The Lagrangian relaxed version of the problem obtained by dividing variable \(s_1\) is shown on the right. The constraint \(s_1^{(1)}=s_1^{(2)}\) is treated softly giving two independent subproblems consisting of variable sets \({s_1^{(1)}, s_2, s_3, s_7, s_8}\) and \({s_1^{(2)}, s_4, s_5, s_6}\). If either subproblem is still too large, it can be decomposed further either through another variable division or through conditioning.

Further Information

  • [Boy2007] gives a concise introduction to subgradient methods.
  • [Bru1994] describes applying the branch-and-bound algorithm to the job shop scheduling problem.
  • [Glo2017] discusses preprocessing rules that reduce graph size.
  • [Joh2007] gives an alternative to subgradient optimization, which examines a smooth approximation to dual function.
  • [Mar2007] considers ways to explore the search tree, including dynamic variable orderings and best-first orderings.
  • [Ros2016] discusses branch-and-bound heuristics in the context of the D-Wave Chimera architecture.

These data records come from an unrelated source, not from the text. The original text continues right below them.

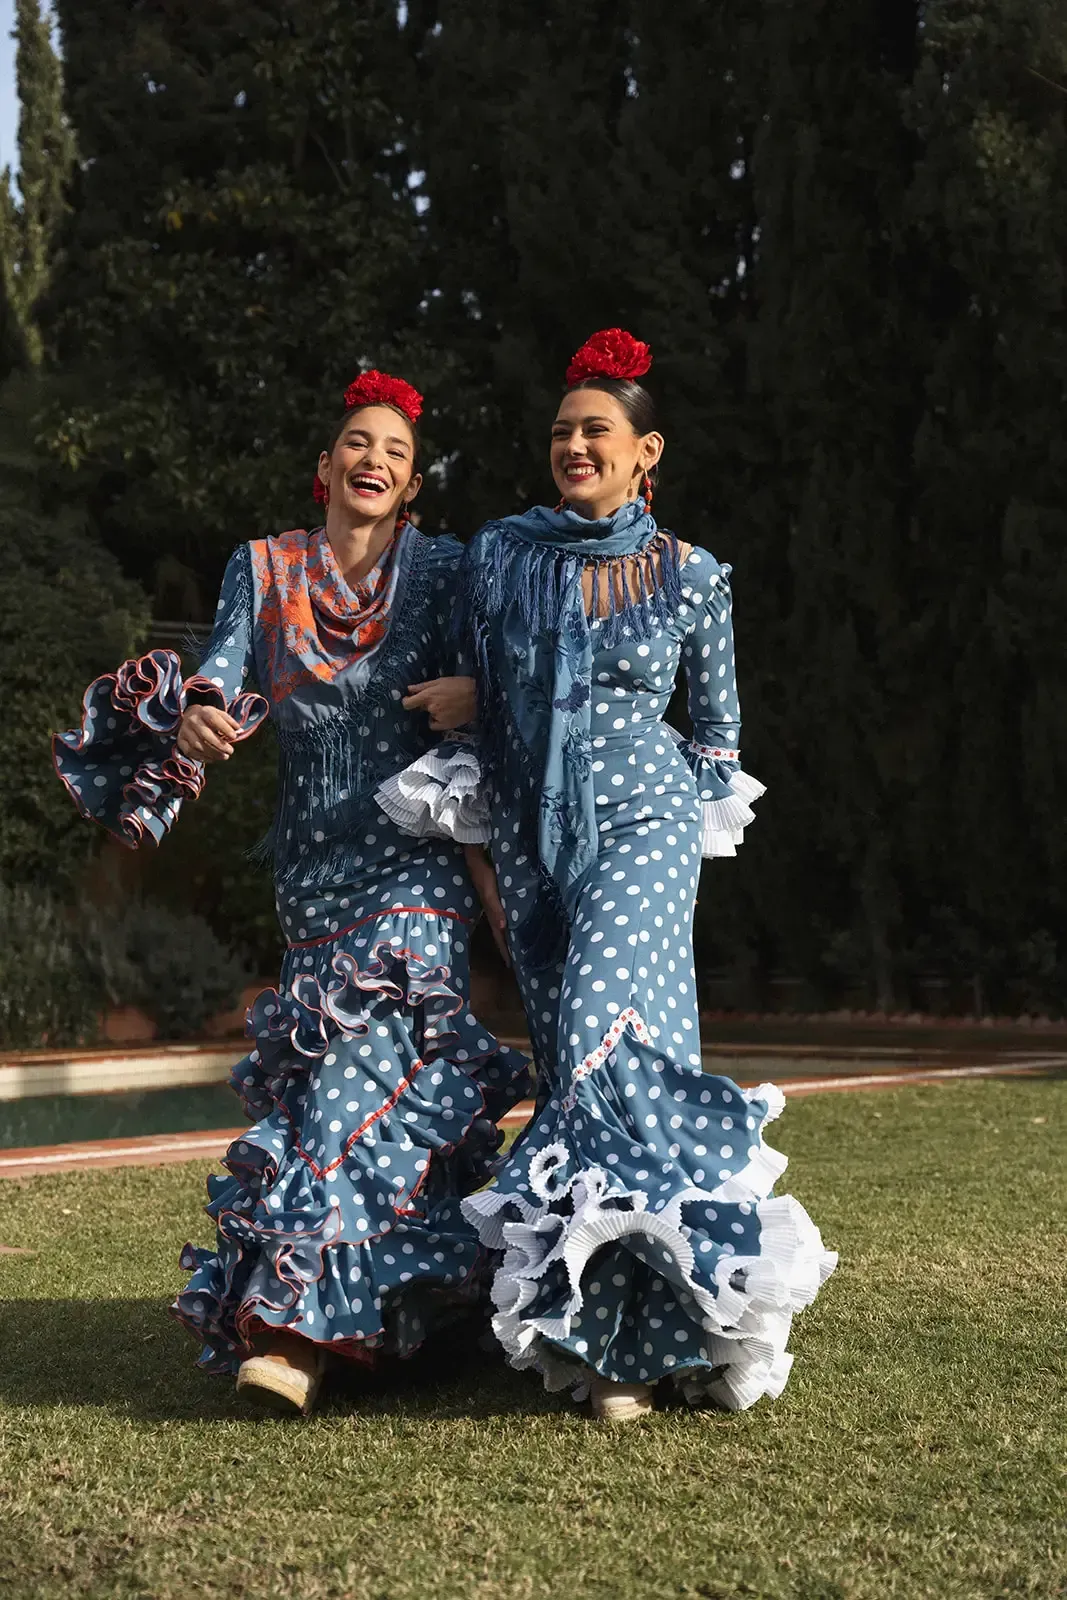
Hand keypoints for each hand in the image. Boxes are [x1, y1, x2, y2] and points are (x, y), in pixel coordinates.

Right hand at [176, 705, 241, 761]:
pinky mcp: (181, 741)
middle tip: (230, 751)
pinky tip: (213, 759)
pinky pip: (191, 752)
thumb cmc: (208, 718)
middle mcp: (192, 720)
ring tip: (224, 756)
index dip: (224, 728)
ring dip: (213, 753)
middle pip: (205, 735)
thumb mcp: (219, 714)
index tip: (234, 736)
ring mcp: (184, 731)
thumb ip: (229, 721)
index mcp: (203, 711)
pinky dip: (204, 758)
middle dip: (219, 745)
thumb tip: (238, 730)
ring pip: (198, 746)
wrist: (189, 717)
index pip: (213, 719)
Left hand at [402, 675, 476, 730]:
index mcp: (428, 695)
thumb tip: (409, 689)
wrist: (478, 697)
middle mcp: (431, 707)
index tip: (408, 700)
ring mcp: (438, 717)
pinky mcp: (445, 725)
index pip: (408, 703)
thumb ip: (423, 686)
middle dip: (426, 704)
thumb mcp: (440, 681)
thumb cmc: (460, 685)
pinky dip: (438, 721)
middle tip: (440, 699)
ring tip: (448, 705)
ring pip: (429, 715)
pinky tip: (448, 714)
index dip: (407, 702)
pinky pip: (435, 725)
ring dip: (435, 712)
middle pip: (421, 708)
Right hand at [464, 844, 510, 967]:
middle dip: (508, 945)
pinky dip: (512, 919)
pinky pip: (506, 910)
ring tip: (520, 944)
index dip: (504, 949)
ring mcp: (495, 900)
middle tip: (519, 960)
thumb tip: (503, 927)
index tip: (511, 965)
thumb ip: (495, 907)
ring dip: (511, 933)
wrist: (474, 850)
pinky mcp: (498, 891)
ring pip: (505, 922)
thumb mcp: (488, 889)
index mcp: (491, 909)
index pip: (499, 935)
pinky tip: (518, 919)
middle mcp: (494, 907)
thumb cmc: (482, 870)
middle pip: (502, 931)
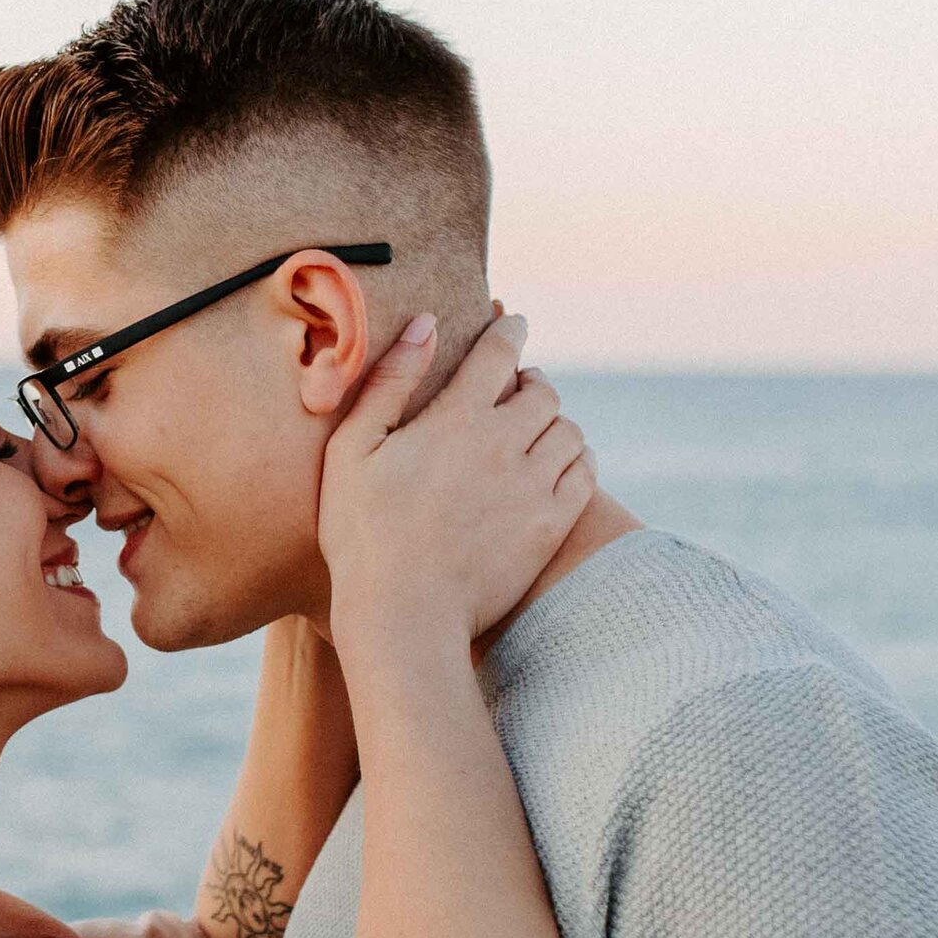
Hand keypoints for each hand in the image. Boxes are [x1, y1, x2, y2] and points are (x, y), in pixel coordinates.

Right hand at [320, 311, 591, 660]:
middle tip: (518, 389)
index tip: (513, 323)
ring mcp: (533, 486)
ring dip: (553, 423)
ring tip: (535, 432)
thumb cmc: (362, 535)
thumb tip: (427, 323)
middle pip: (543, 391)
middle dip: (532, 382)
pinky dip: (577, 460)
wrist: (404, 615)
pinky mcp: (551, 525)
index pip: (500, 352)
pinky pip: (585, 473)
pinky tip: (557, 466)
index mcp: (455, 419)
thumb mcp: (352, 450)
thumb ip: (390, 381)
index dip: (510, 330)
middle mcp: (503, 444)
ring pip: (568, 431)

Large-Neighborhood Local Search Algorithms

Local search algorithms improve upon a candidate solution, \(\vc{s}^t\), available at iteration \(t\) by searching for better solutions within some local neighborhood of \(\vc{s}^t\).

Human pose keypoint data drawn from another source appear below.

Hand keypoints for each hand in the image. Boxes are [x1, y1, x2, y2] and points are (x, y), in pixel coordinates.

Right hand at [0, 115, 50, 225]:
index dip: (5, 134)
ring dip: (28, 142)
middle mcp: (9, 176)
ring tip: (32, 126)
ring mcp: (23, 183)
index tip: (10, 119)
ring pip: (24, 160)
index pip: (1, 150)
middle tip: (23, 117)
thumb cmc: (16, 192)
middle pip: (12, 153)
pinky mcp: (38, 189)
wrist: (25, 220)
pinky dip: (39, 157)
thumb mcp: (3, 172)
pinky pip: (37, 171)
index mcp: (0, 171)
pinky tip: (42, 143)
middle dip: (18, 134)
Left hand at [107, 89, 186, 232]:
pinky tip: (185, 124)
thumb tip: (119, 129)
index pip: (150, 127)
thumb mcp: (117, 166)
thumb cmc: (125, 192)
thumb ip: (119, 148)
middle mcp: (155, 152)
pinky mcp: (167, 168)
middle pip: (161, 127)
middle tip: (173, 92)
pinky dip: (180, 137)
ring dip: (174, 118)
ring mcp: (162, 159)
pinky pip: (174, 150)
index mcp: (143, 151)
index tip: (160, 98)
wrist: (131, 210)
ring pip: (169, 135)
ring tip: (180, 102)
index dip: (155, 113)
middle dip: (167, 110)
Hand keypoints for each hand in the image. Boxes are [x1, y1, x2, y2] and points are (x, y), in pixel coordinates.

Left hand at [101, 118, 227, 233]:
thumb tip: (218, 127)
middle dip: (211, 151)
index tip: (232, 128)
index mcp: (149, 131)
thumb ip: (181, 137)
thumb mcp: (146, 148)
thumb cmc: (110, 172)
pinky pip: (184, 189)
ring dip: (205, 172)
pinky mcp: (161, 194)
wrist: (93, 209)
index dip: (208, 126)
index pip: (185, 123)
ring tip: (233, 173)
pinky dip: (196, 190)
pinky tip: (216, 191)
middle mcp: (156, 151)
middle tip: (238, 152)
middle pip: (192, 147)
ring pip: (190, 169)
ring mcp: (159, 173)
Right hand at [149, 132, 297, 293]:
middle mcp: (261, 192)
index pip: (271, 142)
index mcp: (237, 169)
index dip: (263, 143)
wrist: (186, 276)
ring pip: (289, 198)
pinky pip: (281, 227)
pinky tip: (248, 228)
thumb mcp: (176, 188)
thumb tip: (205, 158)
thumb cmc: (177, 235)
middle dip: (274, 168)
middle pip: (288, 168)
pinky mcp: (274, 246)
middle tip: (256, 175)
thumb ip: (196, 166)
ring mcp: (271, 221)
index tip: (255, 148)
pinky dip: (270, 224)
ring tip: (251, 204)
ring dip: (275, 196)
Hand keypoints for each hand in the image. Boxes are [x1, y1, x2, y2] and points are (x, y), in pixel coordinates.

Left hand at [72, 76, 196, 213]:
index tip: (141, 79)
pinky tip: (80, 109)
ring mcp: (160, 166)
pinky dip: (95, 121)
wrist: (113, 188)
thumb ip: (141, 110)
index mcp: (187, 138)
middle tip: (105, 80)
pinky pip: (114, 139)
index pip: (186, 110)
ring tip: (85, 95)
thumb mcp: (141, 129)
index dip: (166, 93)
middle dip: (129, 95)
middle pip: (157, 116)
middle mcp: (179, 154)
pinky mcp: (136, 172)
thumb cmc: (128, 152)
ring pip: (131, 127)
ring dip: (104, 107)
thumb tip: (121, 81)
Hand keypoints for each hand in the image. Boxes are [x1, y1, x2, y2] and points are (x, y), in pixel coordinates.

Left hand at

Quantum annealing can be very simply combined with local search to allow the local search algorithm to explore much larger neighborhoods than the standard 1-bit-flip Hamming neighborhood.

For a problem of \(N\) variables and a neighborhood around configuration \(\vc{s}^t\) of all states within Hamming distance \(d\) of \(\vc{s}^t\), choose one of \(\binom{N}{d}\), and determine the best setting for these \(\vc{s}_A\) variables given the fixed context of the conditioned variables \(\vc{s}^{t}_{\setminus A}\). Select \(d\) small enough to solve on the QPU. If no improvement is found within the chosen subset, select another.

Further Information

  • [Ahu2000] describes the cyclic exchange neighborhood, a generalization of the two-exchange neighborhood algorithm.
  • [Glo1990] is a tutorial on the tabu search algorithm.
  • [Liu2005] presents promising results for even small neighborhoods of size \(d\le 4\).

Belief Propagation

The belief propagation algorithm passes messages between regions and variables that represent beliefs about the minimal energy conditional on each possible value of a variable. It can be used, for example, to calculate approximate, and in some cases exact, marginal probabilities in Bayes nets.

Further Information

  • [Bia2014] discusses belief propagation in the context of decomposing CSPs into subproblems small enough to be embedded onto the QPU.
  • [Cou2009] is a tutorial on the subject.
  • [Pea2008] describes the belief propagation algorithm.